Many healthcare products fall at the first hurdle, or see their potential returns limited by the second. In February, Alzheimer’s drugs made by Eli Lilly and Roche each disappointed in late-stage testing.
This year, the Boldness panel considered some very compelling entries in the healthcare and food sectors for the technology category. The shortlist included Brainomix, which is leading efforts to revamp the diagnosis and treatment of strokes by using artificial intelligence to analyse CAT scans, as well as Neuralink, the Elon Musk-backed start-up seeking to use brain implants to help people communicate with machines.
In the smaller company category, we shortlisted Solar Foods, a Finnish start-up that is trying to develop a resource-light alternative to animal and plant-based protein using greenhouse gas-based fermentation.
In the end, the judges gave the technology prize to Healthy.io, an Israeli health start-up specialising in smartphone-enabled urine analysis. It started by addressing a common but serious problem: urinary tract infections are the most common bacterial infections in humans, causing an estimated 8m physician visits and 2m emergency hospital visits in the US each year.
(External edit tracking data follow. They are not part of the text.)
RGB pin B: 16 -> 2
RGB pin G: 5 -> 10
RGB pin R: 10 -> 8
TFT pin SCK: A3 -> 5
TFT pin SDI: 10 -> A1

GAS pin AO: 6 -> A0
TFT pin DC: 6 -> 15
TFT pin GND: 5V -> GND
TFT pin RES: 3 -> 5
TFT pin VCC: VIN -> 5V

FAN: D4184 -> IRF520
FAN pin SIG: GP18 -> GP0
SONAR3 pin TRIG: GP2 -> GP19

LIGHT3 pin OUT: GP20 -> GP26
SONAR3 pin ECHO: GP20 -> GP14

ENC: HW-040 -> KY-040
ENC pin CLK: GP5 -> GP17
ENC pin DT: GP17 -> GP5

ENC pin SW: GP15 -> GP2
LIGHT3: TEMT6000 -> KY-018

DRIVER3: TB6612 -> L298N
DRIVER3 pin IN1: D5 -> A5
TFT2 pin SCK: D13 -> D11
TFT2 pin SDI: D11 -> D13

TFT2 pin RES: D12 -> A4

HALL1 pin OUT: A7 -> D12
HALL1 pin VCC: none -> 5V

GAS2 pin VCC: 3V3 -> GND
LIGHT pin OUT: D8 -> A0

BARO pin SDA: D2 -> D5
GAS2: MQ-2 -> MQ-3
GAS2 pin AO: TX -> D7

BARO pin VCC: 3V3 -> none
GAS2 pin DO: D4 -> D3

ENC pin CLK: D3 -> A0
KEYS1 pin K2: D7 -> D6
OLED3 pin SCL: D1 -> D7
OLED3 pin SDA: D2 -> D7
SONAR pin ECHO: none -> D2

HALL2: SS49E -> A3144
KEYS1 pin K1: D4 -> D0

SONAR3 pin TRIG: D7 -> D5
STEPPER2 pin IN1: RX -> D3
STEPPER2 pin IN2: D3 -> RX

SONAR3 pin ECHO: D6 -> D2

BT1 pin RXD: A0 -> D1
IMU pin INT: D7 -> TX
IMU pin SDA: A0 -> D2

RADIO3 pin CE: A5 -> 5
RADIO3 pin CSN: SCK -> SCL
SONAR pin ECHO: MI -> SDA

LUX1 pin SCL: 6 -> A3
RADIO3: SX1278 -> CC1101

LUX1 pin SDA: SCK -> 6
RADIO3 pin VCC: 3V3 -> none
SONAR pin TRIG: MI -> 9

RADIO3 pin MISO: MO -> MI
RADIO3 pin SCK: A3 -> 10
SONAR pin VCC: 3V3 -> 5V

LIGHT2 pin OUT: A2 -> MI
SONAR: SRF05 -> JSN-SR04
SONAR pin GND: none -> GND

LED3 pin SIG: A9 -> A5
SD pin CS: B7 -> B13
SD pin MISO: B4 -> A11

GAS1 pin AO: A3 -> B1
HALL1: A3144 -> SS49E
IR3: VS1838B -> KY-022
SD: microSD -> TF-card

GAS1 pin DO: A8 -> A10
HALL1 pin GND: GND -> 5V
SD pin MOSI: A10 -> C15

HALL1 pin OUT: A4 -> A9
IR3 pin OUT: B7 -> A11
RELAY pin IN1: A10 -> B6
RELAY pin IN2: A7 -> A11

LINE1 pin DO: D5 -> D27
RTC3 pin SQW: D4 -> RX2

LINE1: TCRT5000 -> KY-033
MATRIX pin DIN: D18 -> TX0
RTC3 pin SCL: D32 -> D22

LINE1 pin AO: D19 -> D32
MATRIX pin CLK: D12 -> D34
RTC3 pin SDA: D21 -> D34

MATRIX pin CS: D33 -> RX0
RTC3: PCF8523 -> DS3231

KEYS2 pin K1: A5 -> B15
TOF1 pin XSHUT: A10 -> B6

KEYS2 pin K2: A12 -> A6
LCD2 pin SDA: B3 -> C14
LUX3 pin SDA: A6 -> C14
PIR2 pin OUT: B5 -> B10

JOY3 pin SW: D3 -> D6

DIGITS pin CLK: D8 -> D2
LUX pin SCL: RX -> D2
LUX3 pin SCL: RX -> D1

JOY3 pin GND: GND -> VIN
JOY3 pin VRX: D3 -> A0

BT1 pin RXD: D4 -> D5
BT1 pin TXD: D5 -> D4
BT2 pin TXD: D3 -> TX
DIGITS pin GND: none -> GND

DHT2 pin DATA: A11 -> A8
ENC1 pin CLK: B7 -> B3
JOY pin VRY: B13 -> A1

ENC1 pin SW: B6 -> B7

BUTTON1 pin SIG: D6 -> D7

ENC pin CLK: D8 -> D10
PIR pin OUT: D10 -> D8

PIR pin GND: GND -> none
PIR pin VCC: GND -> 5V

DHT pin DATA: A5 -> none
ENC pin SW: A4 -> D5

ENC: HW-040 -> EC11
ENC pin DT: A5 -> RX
The company’s home testing enables patients to obtain treatment faster and reduces unnecessary doctor visits and overprescription of antibiotics. It won approval from the FDA in 2018, making it the only smartphone-based urinalysis cleared as equivalent to lab-based testing.
Last September, Healthy.io raised another $60m and the FDA approved another of its tests; this one is aimed at diagnosing chronic kidney disease.
The winning smaller company was Ÿnsect, a French start-up that is raising insects for pet and fish feed and fertiliser.
Despite our caution when it comes to human health, the judges continue to reward ambitious dreams and efforts to improve society. Last year’s winners included Lilium, a German company trying to build electric flying taxis, and this year we picked Byju’s, an Indian online education company that is trying to use technology to tackle the problem of poor or uneven quality education with online or tech-based lessons and practice in multiple languages.
In this volatile and unpredictable environment, the need for business to be bold has never been greater.
This year’s winning companies have made imaginative decisions in challenging circumstances, but also shown that boldness can be as simple as finding novel answers to everyday needs.